My prayer is that by making that careful evaluation, you can have complete confidence that you are indeed a genuine disciple of Jesus and that therefore you can be confident and secure in your salvation.
2. When God reveals, I need to respond immediately
Although our passage this morning deals primarily with becoming a disciple of Jesus, it also has tremendous implications for the level of intimacy we will experience with God. Because the Pharisees were more concerned about their own power and wealth than they were with their relationship with God, they rejected the Messiah who could have provided them with a great intimacy with God that far surpassed anything they had ever experienced.

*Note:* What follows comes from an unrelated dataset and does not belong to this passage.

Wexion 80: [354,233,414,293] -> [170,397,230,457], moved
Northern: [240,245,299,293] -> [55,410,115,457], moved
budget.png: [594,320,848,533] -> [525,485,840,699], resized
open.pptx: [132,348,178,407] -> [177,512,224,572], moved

The Bible consistently teaches us that the path to intimacy with God involves obeying that which God has already revealed to us. Jesus summed up that concept like this:
Jesus answered him, “If anyone loves me, he will keep my word, and my Father will love him, and we will come to him and make our home with him.
(John 14:23 ESV)
If I really love God, then I will do my very best to immediately respond to what He reveals to me by obeying Him. And in return, Jesus promises that when we love God like that, both He and His Father will come make their home with us. That sounds like a pretty good deal to me.

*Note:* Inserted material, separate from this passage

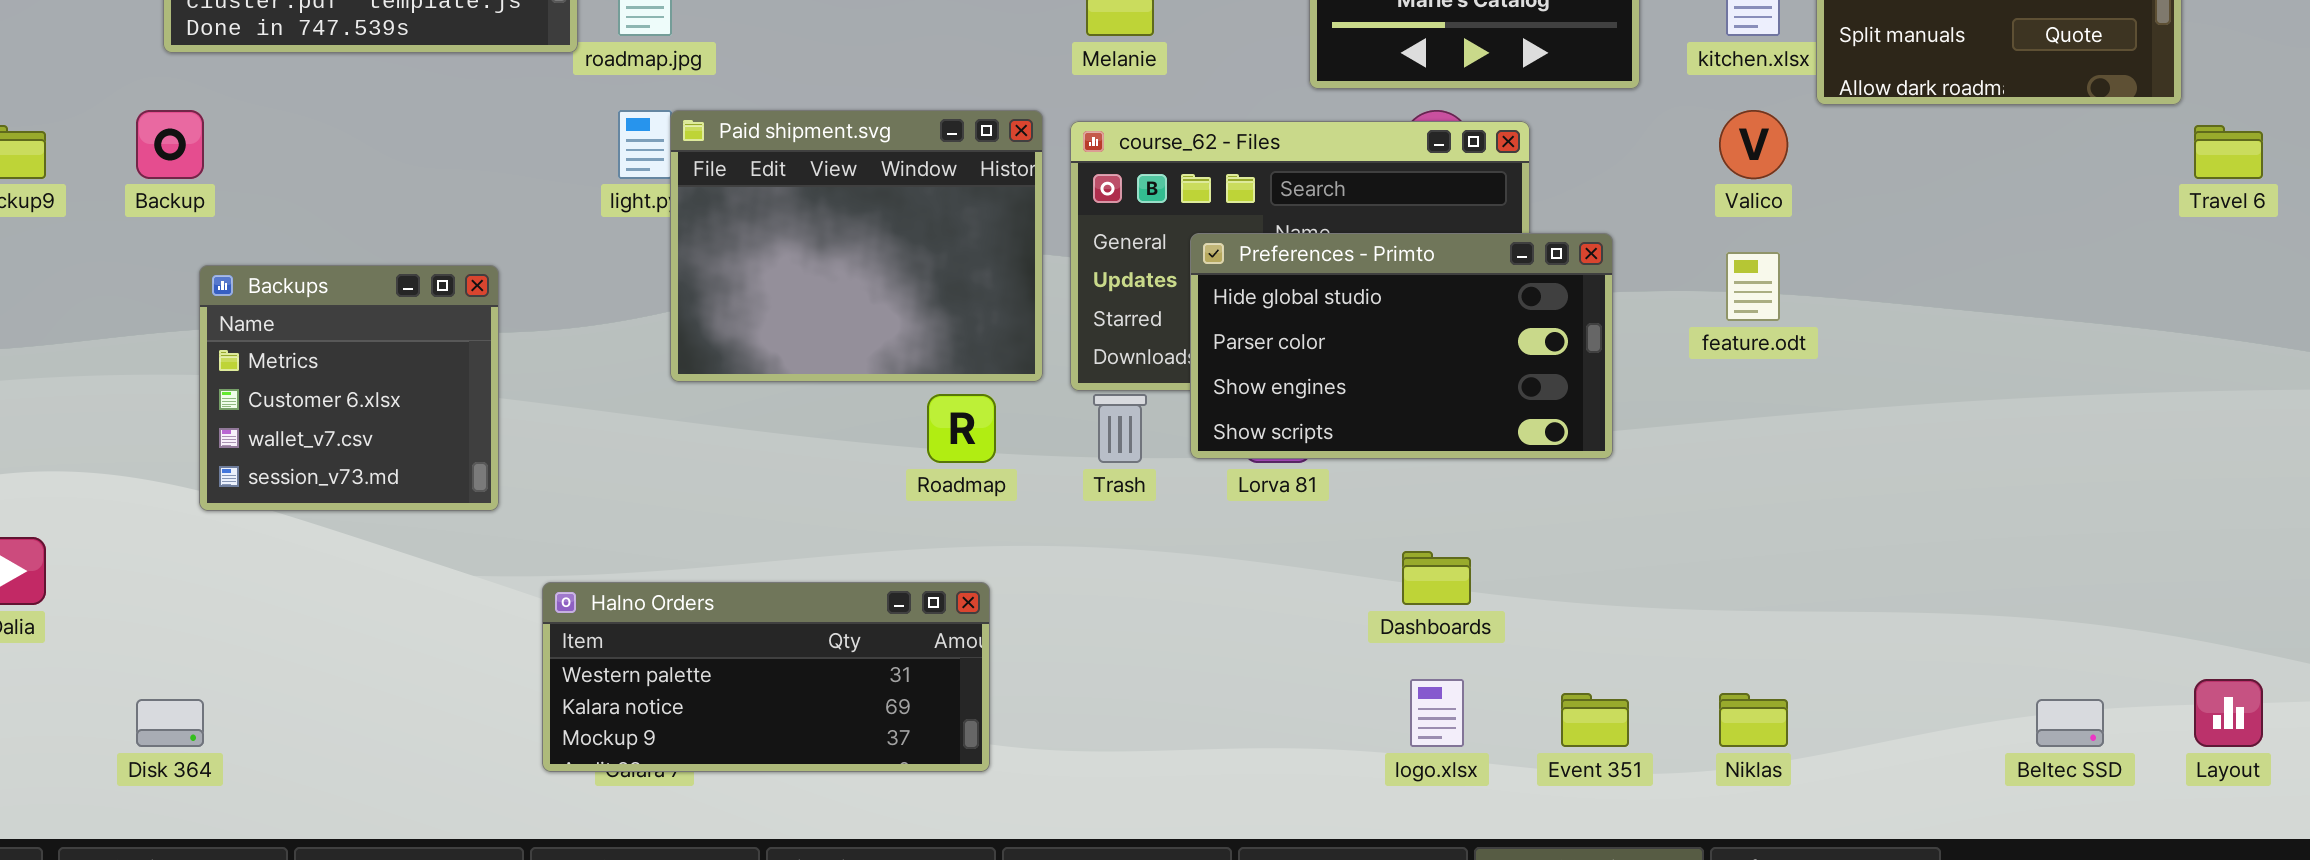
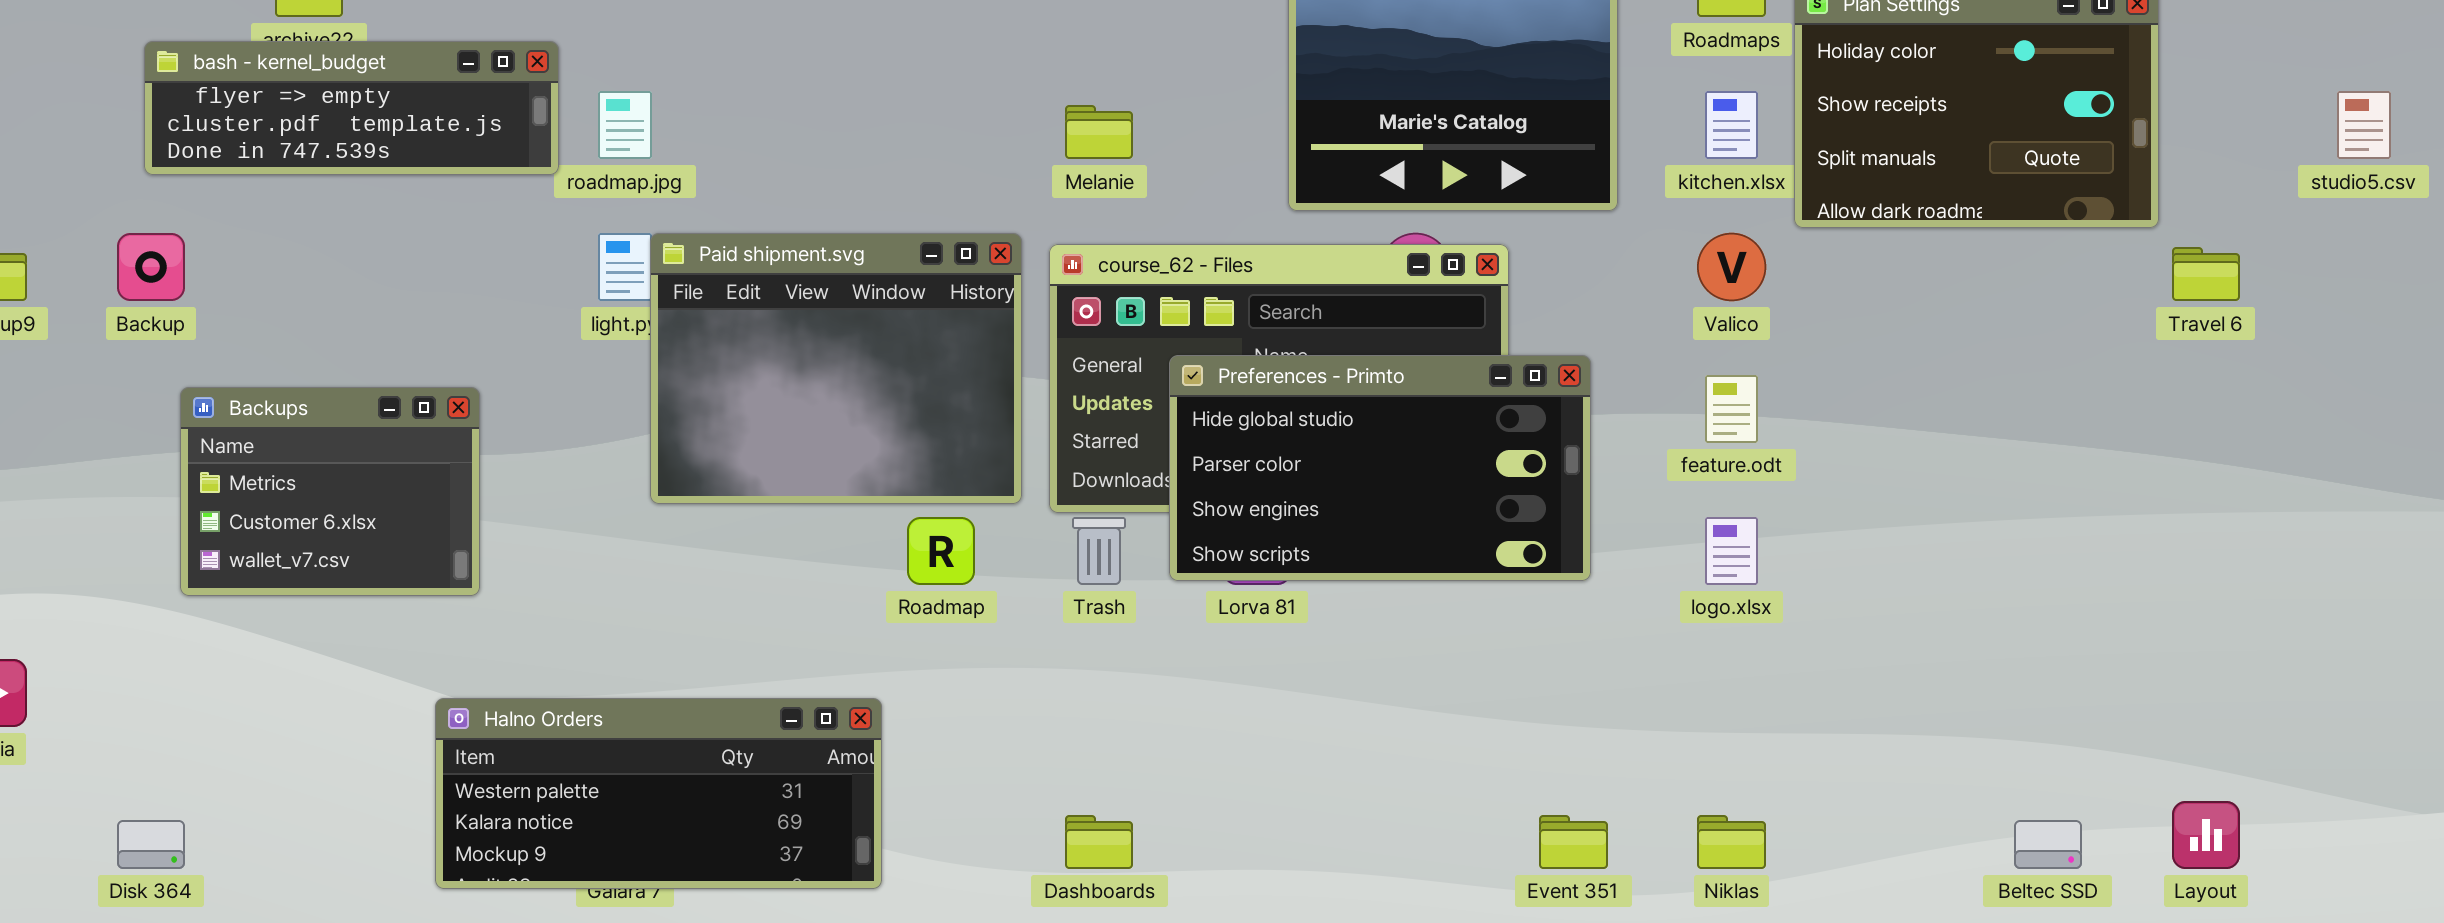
Backups: [199,265,499,511] -> [180,387,480,596], resized
Dashboards: [1402,551,1471,605] -> [1065,815,1133,869], moved
Halno Orders: [542,582,990,772] -> [435,698,882,889], moved
logo.xlsx: [1410,679,1464,747] -> [1705,517,1758,585], moved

3. Constantly give thanks to God for His forgiveness
We must not forget that Jesus promised here that “every sin and blasphemy will be forgiven.” So that means that there is one sin God won’t forgive and an infinite number that He will. And since we’re not in any danger of committing the one sin He won’t forgive, it seems to me that our primary focus should be on being grateful for the multitude of sins that He has forgiven and will forgive because of what Jesus has done on our behalf. So let’s close our time by taking a few minutes for all of us to do that individually and then we’ll do that corporately.
[Individual prayer time]
Corporate prayer:
Blessed is the one whose transgression is forgiven,
whose sin is covered.
Blessed is the man against whom the LORD counts no iniquity,
and in whose spirit there is no deceit.
For when I kept silent, my bones wasted away
through my groaning all day long.
For day and night your hand was heavy upon me;
my strength was dried up as by the heat of summer.
I acknowledged my sin to you,
and I did not cover my iniquity;
I said, “I will confess my transgressions to the LORD,”
and you forgave the iniquity of my sin.
Many are the sorrows of the wicked,
but steadfast love surrounds the one who trusts in the LORD.
Be glad in the LORD, and rejoice, O righteous,
and shout for joy, all you upright in heart!